Certainly, it is conceivable that a staffing firm in the future will offer its clients access to “online workers,” but those workers will be vetted and classified and paid properly just as they would be today. By adopting and starting to leverage digital platforms, staffing firms will gradually discover that such models open up all kinds of innovative opportunities for serving their clients’ changing needs, improving staffing firm cost structure and service performance, attracting new worker populations in different ways, and most likely creating new revenue-generating lines of staffing services, etc.
For the purposes of this blog post, it is important to make the point that successful staffing firms of the future are likely to be “hybridized” firms that have managed to leverage digital platforms to innovate their business models and services in a variety of ways, depending upon the staffing segment, the firm strategy, etc.
At the beginning of this post I said that claims of “online staffing” suddenly “disrupting” the established staffing industry seem to me to be over-blown, and I have discussed what I foresee as an evolutionary process of “transformation” and “hybridization in the years to come. However, “transformation” and “hybridization” are not just buzzwords, they describe real, active developments and changes that have already started in some staffing firms today and will continue to develop in more and more staffing firms in future years.
It is critical for staffing firm owners/executives, therefore, not to just think, “Ok, no disruption, just transformation… I can relax, I’ll just sit tight and wait out the storm.” That attitude could underpin a superlative strategy for “being left behind,” while other staffing firm competitors innovate and outflank you.
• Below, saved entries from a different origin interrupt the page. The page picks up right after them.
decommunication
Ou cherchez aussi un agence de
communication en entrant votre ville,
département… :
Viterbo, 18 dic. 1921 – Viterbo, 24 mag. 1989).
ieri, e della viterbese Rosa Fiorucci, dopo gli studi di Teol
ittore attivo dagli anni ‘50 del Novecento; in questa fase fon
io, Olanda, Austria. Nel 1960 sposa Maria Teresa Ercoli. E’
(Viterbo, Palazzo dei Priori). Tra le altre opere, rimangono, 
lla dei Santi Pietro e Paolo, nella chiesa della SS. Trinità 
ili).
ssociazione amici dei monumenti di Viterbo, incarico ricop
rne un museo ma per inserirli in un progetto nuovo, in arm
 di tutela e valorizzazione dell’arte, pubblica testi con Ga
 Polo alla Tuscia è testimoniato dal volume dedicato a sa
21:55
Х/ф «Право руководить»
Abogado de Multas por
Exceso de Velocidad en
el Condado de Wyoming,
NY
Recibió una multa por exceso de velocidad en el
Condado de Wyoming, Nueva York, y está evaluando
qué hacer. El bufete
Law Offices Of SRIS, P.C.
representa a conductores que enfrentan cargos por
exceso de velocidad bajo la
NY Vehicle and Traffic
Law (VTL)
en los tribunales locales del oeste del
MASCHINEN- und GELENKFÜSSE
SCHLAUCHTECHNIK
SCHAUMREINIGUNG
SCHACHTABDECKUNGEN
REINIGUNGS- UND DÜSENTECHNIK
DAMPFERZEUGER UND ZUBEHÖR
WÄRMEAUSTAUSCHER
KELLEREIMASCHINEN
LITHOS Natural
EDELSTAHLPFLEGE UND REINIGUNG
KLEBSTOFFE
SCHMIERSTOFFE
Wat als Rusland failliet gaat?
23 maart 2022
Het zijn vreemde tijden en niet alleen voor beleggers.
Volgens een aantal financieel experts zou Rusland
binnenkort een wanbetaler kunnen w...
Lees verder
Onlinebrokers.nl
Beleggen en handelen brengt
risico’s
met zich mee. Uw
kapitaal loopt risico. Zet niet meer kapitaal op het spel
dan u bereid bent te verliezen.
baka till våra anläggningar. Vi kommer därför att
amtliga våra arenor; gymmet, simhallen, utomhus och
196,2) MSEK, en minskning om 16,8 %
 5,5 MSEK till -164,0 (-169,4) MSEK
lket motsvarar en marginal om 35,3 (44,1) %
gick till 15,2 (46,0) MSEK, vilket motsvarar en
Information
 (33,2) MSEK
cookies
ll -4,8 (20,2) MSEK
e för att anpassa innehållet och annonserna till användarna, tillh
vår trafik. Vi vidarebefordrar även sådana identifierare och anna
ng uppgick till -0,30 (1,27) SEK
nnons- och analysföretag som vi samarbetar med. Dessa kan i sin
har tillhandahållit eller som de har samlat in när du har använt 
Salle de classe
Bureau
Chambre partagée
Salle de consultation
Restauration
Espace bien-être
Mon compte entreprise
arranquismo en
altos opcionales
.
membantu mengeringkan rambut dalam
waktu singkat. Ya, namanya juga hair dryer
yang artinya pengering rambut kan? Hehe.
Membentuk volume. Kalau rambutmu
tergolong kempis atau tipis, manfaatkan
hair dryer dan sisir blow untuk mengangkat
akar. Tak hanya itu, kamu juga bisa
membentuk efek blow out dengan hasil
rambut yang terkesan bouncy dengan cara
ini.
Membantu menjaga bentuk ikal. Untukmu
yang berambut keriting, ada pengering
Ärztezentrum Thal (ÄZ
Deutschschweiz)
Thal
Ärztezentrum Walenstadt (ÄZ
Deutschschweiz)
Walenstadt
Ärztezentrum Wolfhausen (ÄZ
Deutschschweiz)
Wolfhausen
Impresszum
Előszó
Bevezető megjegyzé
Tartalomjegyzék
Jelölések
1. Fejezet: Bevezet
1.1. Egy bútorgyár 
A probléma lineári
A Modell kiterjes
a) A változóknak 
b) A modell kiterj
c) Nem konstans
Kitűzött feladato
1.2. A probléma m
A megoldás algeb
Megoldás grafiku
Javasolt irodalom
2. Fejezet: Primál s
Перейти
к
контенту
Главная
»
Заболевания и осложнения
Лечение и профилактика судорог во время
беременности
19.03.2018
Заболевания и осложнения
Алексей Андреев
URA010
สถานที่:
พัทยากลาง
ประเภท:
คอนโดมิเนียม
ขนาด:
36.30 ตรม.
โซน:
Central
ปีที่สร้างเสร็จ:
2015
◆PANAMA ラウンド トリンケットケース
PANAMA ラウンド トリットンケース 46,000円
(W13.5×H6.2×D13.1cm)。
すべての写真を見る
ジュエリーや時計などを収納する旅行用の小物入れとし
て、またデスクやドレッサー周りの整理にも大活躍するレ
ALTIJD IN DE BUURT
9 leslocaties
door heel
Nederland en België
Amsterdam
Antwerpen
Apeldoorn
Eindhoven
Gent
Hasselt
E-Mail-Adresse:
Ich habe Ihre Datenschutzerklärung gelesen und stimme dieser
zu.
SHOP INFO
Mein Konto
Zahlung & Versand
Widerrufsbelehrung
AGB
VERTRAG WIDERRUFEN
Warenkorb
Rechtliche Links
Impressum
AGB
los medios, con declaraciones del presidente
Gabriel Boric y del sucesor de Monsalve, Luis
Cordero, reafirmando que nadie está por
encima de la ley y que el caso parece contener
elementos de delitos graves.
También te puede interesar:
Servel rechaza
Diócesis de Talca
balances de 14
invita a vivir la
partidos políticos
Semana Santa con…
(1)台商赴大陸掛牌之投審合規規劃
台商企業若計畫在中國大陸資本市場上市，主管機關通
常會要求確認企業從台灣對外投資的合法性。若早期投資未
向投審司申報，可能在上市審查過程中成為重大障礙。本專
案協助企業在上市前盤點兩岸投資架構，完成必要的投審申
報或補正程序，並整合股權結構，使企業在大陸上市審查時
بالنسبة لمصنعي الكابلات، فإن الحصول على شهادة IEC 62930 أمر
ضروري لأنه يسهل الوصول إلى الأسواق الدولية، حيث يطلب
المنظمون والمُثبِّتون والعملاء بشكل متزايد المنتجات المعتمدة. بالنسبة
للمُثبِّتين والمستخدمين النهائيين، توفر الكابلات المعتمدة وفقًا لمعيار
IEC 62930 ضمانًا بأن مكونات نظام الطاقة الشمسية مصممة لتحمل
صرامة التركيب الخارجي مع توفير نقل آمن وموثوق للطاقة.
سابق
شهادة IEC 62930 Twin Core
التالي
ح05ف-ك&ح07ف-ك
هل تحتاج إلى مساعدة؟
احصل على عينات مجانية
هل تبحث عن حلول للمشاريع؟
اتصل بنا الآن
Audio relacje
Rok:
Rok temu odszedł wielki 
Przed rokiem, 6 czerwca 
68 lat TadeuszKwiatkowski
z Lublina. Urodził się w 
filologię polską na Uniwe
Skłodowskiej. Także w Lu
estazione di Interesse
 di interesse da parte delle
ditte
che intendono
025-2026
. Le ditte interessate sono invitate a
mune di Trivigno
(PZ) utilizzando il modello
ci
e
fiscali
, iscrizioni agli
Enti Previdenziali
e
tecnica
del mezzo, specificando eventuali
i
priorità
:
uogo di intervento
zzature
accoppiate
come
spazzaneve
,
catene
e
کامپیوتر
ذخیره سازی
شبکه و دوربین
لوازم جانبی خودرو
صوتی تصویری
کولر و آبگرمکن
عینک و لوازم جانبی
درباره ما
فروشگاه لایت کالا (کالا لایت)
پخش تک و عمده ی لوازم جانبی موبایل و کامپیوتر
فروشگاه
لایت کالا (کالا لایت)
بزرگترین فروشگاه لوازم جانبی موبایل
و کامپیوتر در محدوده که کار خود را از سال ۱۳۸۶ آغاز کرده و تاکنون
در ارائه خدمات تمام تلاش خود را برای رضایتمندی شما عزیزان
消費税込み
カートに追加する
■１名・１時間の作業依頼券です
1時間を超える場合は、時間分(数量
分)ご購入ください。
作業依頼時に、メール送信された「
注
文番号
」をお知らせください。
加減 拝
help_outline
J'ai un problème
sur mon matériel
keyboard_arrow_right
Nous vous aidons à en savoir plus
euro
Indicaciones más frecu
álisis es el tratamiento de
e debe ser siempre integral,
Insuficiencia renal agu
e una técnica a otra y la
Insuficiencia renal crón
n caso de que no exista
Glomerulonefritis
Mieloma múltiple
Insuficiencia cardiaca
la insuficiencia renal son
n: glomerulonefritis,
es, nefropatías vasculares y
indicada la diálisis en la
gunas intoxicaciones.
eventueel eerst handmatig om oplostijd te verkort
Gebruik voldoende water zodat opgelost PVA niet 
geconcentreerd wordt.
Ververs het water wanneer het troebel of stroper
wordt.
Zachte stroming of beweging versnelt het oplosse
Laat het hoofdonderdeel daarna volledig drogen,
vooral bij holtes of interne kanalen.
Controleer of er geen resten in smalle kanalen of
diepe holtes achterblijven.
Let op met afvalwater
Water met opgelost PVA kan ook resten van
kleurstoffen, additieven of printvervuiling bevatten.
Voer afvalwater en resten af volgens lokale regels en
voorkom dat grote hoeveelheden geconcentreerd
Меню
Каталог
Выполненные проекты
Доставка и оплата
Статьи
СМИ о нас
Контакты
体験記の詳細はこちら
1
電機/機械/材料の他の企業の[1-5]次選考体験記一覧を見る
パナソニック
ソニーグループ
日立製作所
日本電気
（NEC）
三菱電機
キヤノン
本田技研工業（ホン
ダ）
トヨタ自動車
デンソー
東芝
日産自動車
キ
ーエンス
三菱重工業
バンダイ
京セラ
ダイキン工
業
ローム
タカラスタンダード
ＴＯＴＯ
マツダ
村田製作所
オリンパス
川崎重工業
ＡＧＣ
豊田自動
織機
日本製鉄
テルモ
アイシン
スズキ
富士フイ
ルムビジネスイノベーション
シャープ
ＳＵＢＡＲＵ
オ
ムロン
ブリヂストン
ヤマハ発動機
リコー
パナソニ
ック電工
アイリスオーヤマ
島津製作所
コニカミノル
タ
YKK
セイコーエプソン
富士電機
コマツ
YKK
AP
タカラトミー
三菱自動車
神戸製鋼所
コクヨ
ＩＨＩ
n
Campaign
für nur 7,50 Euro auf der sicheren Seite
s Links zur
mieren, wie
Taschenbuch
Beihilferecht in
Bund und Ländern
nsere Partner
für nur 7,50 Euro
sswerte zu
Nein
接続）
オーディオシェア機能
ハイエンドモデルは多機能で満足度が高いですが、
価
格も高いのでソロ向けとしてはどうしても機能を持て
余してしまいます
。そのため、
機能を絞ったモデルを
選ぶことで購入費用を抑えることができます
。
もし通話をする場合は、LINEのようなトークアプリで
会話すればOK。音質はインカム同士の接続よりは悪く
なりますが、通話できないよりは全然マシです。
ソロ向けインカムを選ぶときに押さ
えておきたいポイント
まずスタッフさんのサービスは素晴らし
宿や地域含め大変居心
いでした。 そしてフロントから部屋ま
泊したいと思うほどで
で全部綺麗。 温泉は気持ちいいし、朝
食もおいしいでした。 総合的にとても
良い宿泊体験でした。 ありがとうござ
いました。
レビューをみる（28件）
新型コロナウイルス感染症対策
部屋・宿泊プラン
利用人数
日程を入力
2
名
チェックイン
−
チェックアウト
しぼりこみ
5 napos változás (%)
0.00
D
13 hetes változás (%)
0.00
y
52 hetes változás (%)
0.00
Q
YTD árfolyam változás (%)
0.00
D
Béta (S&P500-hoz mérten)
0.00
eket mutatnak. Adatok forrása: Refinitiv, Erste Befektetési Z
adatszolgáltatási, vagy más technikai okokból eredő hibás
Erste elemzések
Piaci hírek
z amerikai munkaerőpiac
I can assure you: “the time is now” to get started, to begin learning, and to put the investment of time into figuring out how to best innovate your business using a digital platform and keep your business at the front of the competitive pack.
A recent report by research and advisory firm, Ardent Partners, (“The State of Contingent Workforce Management: The 2014-15 Guide for Managing Non-Traditional Talent”) reveals some eye-popping data from its survey of contingent workforce buyers. Ardent asked those surveyed about what would be a source of contingent talent now in 2014 versus what would be a source in 2016.
- 88% said Traditional Staffing Suppliers/Agencies for 2014, but for 2016 that % was only 78%! The way I interpret this is that fewer survey respondents (78%) will regard Traditional Staffing Suppliers as a source of contingent talent in 2016 than in 2014 (when 88% of the respondents consider Traditional Staffing Suppliers as a source).
- Alternatively, it seems the use various “non-traditional” sources of contingent talent would be increasing -- for example, “Private talent pools/“known” networks [2014 45% versus 2016 61%] and Online labor marketplaces/freelancer networks [2014 23% versus 2016 46%].
To make this shift and not be left behind, it is important to start right now by adopting and starting to use an online staffing platform and beginning the learning process to eventually understand the best ways for your own staffing business to leverage this high-potential tool set with your target clients and workforce and find better, innovative ways to serve them both and stay competitive in the staffing game.